The summit had offered Pakistan a golden opportunity to take the lead by joining the optimism of cooperation that Modi had initiated by inviting Pakistani Prime Minister Nawaz Sharif to his oath-taking ceremony on May 26, 2014. The invite was followed by Modi’s surprise stopover in Islamabad in December 2015. However, Pakistan blew it.
In order to make up for the cancellation of the 19th SAARC summit, India invited the heads of Bangladesh, Bhutan, Sri Lanka and Nepal to attend the BRICS-BIMSTEC outreach summit on the sidelines of the 8th BRICS summit in Goa in October 2016. The outreach summit not only provided a chance for South Asian countries to interact bilaterally, the presence of BRICS leaders also gave them an opportunity for extended cooperation with some of the top economies in the world.
Over the past two years, India has stuck to its guns on the precondition that Pakistan should eliminate safe havens provided for terror groups before it can even think of hosting the SAARC summit. However, a series of cross-border infiltrations have put a full stop to every step of progress made over the years.
In this context, Modi’s recent message to SAARC members is important. He has reiterated that “terrorism remains the single largest threat to peace and stability in our region. It is necessary that we eliminate this menace in all forms, without any discrimination, along with its support systems”.
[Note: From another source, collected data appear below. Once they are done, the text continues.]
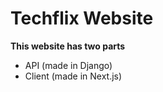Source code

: # Techflix Website

**This website has two parts**
- API (made in Django)
- Client (made in Next.js)


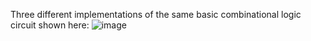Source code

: Three different implementations of the same basic combinational logic circuit shown here:
![image](https://user-images.githubusercontent.com/73920832/152663734-bd50427d-8257-4b1e-a4f6-78eb866bd3ed.png)

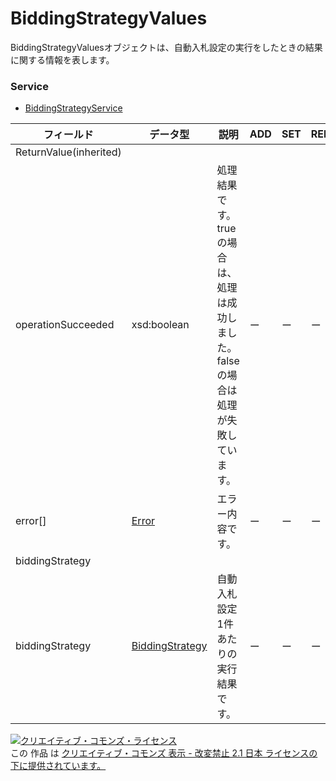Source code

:# BiddingStrategyValues
BiddingStrategyValuesオブジェクトは、自動入札設定の実行をしたときの結果に関する情報を表します。
### Service
+ [BiddingStrategyService](../services/BiddingStrategyService.md)

| フィールド | データ型 | 説明 | ADD | SET | REMOVE | 
|---|---|---|---|---|---|
| ReturnValue(inherited)||||||
| operationSucceeded| xsd:boolean| 処理結果です。trueの場合は、処理は成功しました。falseの場合は処理が失敗しています。| ー| ー| ー |
| error[]| <a href="../data/Error.md">Error</a>| エラー内容です。| ー| ー| ー |
| biddingStrategy||||||
| biddingStrategy| <a href="../data/BiddingStrategy_BiddingStrategy.md">BiddingStrategy</a>| 自動入札設定1件あたりの実行結果です。| ー| ー| ー |
<a rel="license" href="http://creativecommons.org/licenses/by-nd/2.1/jp/"><img alt="クリエイティブ・コモンズ・ライセンス" style="border-width:0" src="https://i.creativecommons.org/l/by-nd/2.1/jp/88x31.png" /></a><br />この 作品 は <a rel="license" href="http://creativecommons.org/licenses/by-nd/2.1/jp/">クリエイティブ・コモンズ 表示 - 改変禁止 2.1 日本 ライセンスの下に提供されています。</a>
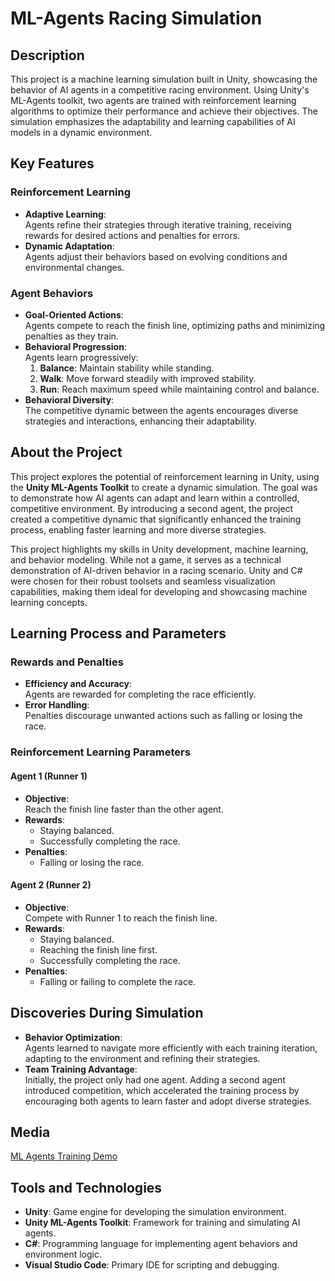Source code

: # ML-Agents Racing Simulation

## Description
This project is a machine learning simulation built in Unity, showcasing the behavior of AI agents in a competitive racing environment. Using Unity's ML-Agents toolkit, two agents are trained with reinforcement learning algorithms to optimize their performance and achieve their objectives. The simulation emphasizes the adaptability and learning capabilities of AI models in a dynamic environment.

## Key Features

### Reinforcement Learning
- **Adaptive Learning**:  
  Agents refine their strategies through iterative training, receiving rewards for desired actions and penalties for errors.
- **Dynamic Adaptation**:  
  Agents adjust their behaviors based on evolving conditions and environmental changes.

### Agent Behaviors
- **Goal-Oriented Actions**:  
  Agents compete to reach the finish line, optimizing paths and minimizing penalties as they train.
- **Behavioral Progression**:  
  Agents learn progressively:
  1. **Balance**: Maintain stability while standing.
  2. **Walk**: Move forward steadily with improved stability.
  3. **Run**: Reach maximum speed while maintaining control and balance.
- **Behavioral Diversity**:  
  The competitive dynamic between the agents encourages diverse strategies and interactions, enhancing their adaptability.

## About the Project
This project explores the potential of reinforcement learning in Unity, using the **Unity ML-Agents Toolkit** to create a dynamic simulation. The goal was to demonstrate how AI agents can adapt and learn within a controlled, competitive environment. By introducing a second agent, the project created a competitive dynamic that significantly enhanced the training process, enabling faster learning and more diverse strategies.

This project highlights my skills in Unity development, machine learning, and behavior modeling. While not a game, it serves as a technical demonstration of AI-driven behavior in a racing scenario. Unity and C# were chosen for their robust toolsets and seamless visualization capabilities, making them ideal for developing and showcasing machine learning concepts.

## Learning Process and Parameters

### Rewards and Penalties
- **Efficiency and Accuracy**:  
  Agents are rewarded for completing the race efficiently.
- **Error Handling**:  
  Penalties discourage unwanted actions such as falling or losing the race.

### Reinforcement Learning Parameters

#### Agent 1 (Runner 1)
- **Objective**:  
  Reach the finish line faster than the other agent.
- **Rewards**:
  - Staying balanced.
  - Successfully completing the race.
- **Penalties**:
  - Falling or losing the race.

#### Agent 2 (Runner 2)
- **Objective**:  
  Compete with Runner 1 to reach the finish line.
- **Rewards**:
  - Staying balanced.
  - Reaching the finish line first.
  - Successfully completing the race.
- **Penalties**:
  - Falling or failing to complete the race.

## Discoveries During Simulation
- **Behavior Optimization**:  
  Agents learned to navigate more efficiently with each training iteration, adapting to the environment and refining their strategies.
- **Team Training Advantage**:  
  Initially, the project only had one agent. Adding a second agent introduced competition, which accelerated the training process by encouraging both agents to learn faster and adopt diverse strategies.

## Media
[ML Agents Training Demo](https://drive.google.com/file/d/1IS2D83aCRbxlteJGPERPACedNlcXyw2W/view?usp=sharing)  

## Tools and Technologies
- **Unity**: Game engine for developing the simulation environment.
- **Unity ML-Agents Toolkit**: Framework for training and simulating AI agents.
- **C#**: Programming language for implementing agent behaviors and environment logic.
- **Visual Studio Code**: Primary IDE for scripting and debugging.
Lately, Pakistan has once again tried to gather diplomatic support to host the SAARC summit. On November 27, a Foreign Office spokesperson said Modi would be invited to Pakistan for the summit. However, External Affairs Minister Sushma Swaraj quickly responded that “talks can start the moment Islamabad stops terror activities in India”. She further clarified that New Delhi will not participate in the Islamabad summit.
While Pakistan has failed to create a conducive environment for the summit, the desperation of the new regime led by Imran Khan to host the meeting is obvious because any success in bringing SAARC leaders to Islamabad for the summit will be crucial for Pakistan’s image makeover and hollow commitment towards regionalism.
On the strategic front, the bonhomie between Islamabad and Beijing seems to give Pakistan a sense of illusion of diplomatic strength at the UN and other global platforms. However, despite having succeeded in materialising the China-Pakistan Economic Corridor under its ambitious multi-billion-dollar Belt and Road Initiative, China is well aware of India’s critical absence from the mega project.
Meanwhile, India has been appreciated by global actors, including the US, for its fight against terrorism. The US State Department’s announcement of a $5 million bounty on the terrorists involved in the 2008 Mumbai attacks complements India’s right track diplomacy.
To conclude, anything that binds a region together is a collaborative effort of member countries. Similarly, regionalism is the end product of the same collaborative effort and cooperation. While South Asia remains politically unstable and economically least integrated, it is in the best interest of countries such as Pakistan to act against terror instead of sheltering the perpetrators on its soil.
Also, considering the potential of South Asian countries in terms of economy and natural resources, SAARC should not be held hostage to bilateral differences and disputes. India’s current ‘neighbourhood first’ policy adheres to the principles of the ‘Gujral doctrine’ of ‘non-reciprocation’ from neighbours. However, ‘non-reciprocation’ may remain ineffective when the likes of Pakistan fail to act.
Rishi Gupta is a doctoral candidate at the Centre for South Asian Studies, Jawaharlal Nehru University, New Delhi. The views expressed here are personal.